By Paul Homewood
h/t Ian Magness
- On December 15, Australia became the first major economy worldwide to reverse itself on its renewable classification for woody biomass burned to make energy. Under the nation’s new policy, wood harvested from native forests and burned to produce energy cannot be classified as a renewable energy source.
- That decision comes as the U.S., Canada, Eastern Europe, Vietnam and other forest nations continue gearing up to harvest their woodlands to make massive amounts of wood pellets, in order to supply biomass-fired power plants in the UK, EU, Japan, South Korea and elsewhere.
- In the EU, forest advocates continue with last-ditch lobbying efforts to have woody biomass stripped of its renewable energy designation, and end the ongoing practice of providing large subsidies to the biomass industry for wood pellets.
- Science has found that biomass burning releases more carbon dioxide emissions per unit of energy produced than coal. Australia’s decision, and the EU’s continued commitment to biomass, creates a conundrum for policymakers: How can major economies have different definitions of renewable energy when it comes to biomass?
Forest advocates in Australia — the world’s 13th largest economy — say they scored a major environmental victory on December 15 when the ruling Labor Party revised a key regulation, rejecting the renewable energy classification of wood harvested from native forests and burned to make energy. Previously, under the country’s renewable energy policy, woody biomass had been classified as a renewable energy source.
The impact of this regulatory change is perhaps most significant for the setback it may pose to the biomass industry globally, hindering the multibillion-dollar wood pellet industry from getting started Down Under at a time when pellet production is rising in the U.S. Southeast and British Columbia in order to supply growing demand to the EU, UK and Asia.
“The changes [in Australia] mean that native forest biomass is no longer considered an ‘eligible renewable energy source’ for the purposes of [the nation’s] Renewable Energy Target, and electricity it generates cannot be used to create tradable Large-scale Generation Certificates [for replacing coal],” Chris Bowen, Australia’s minister of climate change and energy, said in a statement. “We have listened to the community and acted to address their concerns.”
Australia, by its decision, is taking a very different course than the European Union, where woody biomass — despite growing public opposition — remains defined as a renewable energy source, is heavily government subsidized as a result, and makes up 60% of the EU’s renewable energy mix. Australia is among the few G20 countries without a thriving biomass industry; at present it neither produces nor burns wood pellets at any scale.
But that situation was poised to change, according to Virginia Young, a forest advocate with Wilderness Australia, an NGO.
“Two big power stations in Queensland were on the verge of converting from coal to biomass,” Young told Mongabay in an interview from Montreal, where she was attending the United Nations COP15 biodiversity conference. “There are [coal] plants in Victoria and New South Wales that were looking to convert. They were talking with Drax [the world’s largest consumer of wood pellets for energy based in the United Kingdom] about how to make it happen.

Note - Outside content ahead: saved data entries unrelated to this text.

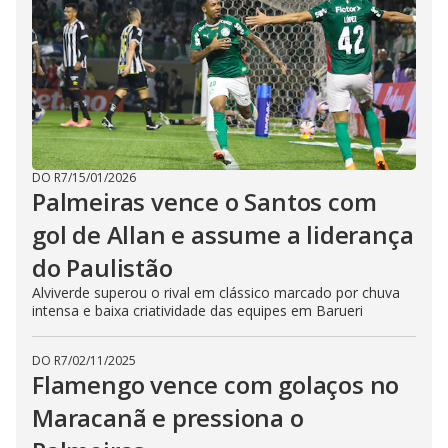
DO R7
/
15/01/2026
Palmeiras vence o Santos com
gol de Allan e assume a liderança
do Paulistão
Alviverde superou o rival em clássico marcado por chuva
intensa e baixa criatividade das equipes em Barueri
DO R7
/
02/11/2025
Flamengo vence com golaços no
Maracanã e pressiona o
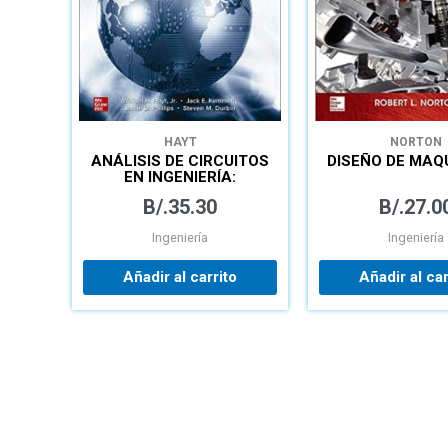
HAYT
NORTON
ANÁLISIS DE CIRCUITOS
DISEÑO DE MAQ
EN INGENIERÍA:
LIBRO+CONNECT
B/.
35.30
B/.
27.0
Ingeniería
Ingeniería
Añadir al carrito
Añadir al car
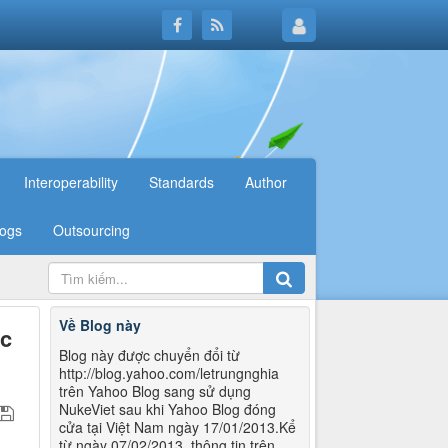
Interoperability
Standards
Author
logs
Outsourcing
Về Blog này
úc
Blog này được chuyển đổi từ
http://blog.yahoo.com/letrungnghia
trên Yahoo Blog sang sử dụng
NukeViet sau khi Yahoo Blog đóng
cửa tại Việt Nam ngày 17/01/2013.Kể
từ ngày 07/02/2013, thông tin trên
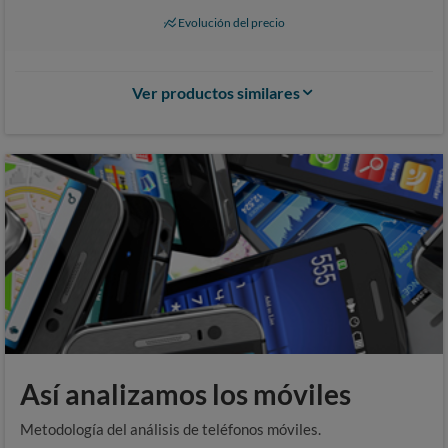
Evolución del precio
Ver productos similares
Así analizamos los móviles
Metodología del análisis de teléfonos móviles.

All this was about to start.”
But without the renewable designation, biomass development in Australia is all but dead in the water.
Part of the policy change appears to be driven by the new government of Prime Minister Anthony Albanese, which is intent on quickly hitting its 43% carbon emissions reduction target by 2030, meeting its Paris Agreement pledge. Young said that when forest advocates recognized the short timetable available for accomplishing that commitment, they “flew into action” to lobby intensely for the renewable energy policy change.
Scientists note that it requires many decades for woody biomass to qualify as a renewable energy source and truly help a nation achieve its net zero carbon emissions goals; that’s because it takes a decades for the carbon released into the atmosphere from burned trees to be reabsorbed by newly planted, slow-growing replacement trees.
“This is a big win for the community, who want the electricity sector decarbonized as quickly as possible and do not want to see native forests logged to enable coal-fired generators to switch to burning forests instead of coal,” Bob Debus, chairman of Wilderness Australia, an NGO, said in a statement.
Australia’s reluctance to embrace woody biomass has led it to invest more heavily in zero-carbon renewable energy.
In 2021, 29% of Australia’s total energy mix came from renewables such as solar, wind and hydro; just 1% came from burning biogas and nonwoody biomass. By comparison, the 27-country EU got 22% of its total energy mix from what it calls renewables in 2020. But when wood pellets are removed from that calculation, the EU’s zero-carbon renewables are closer to 9% of total energy.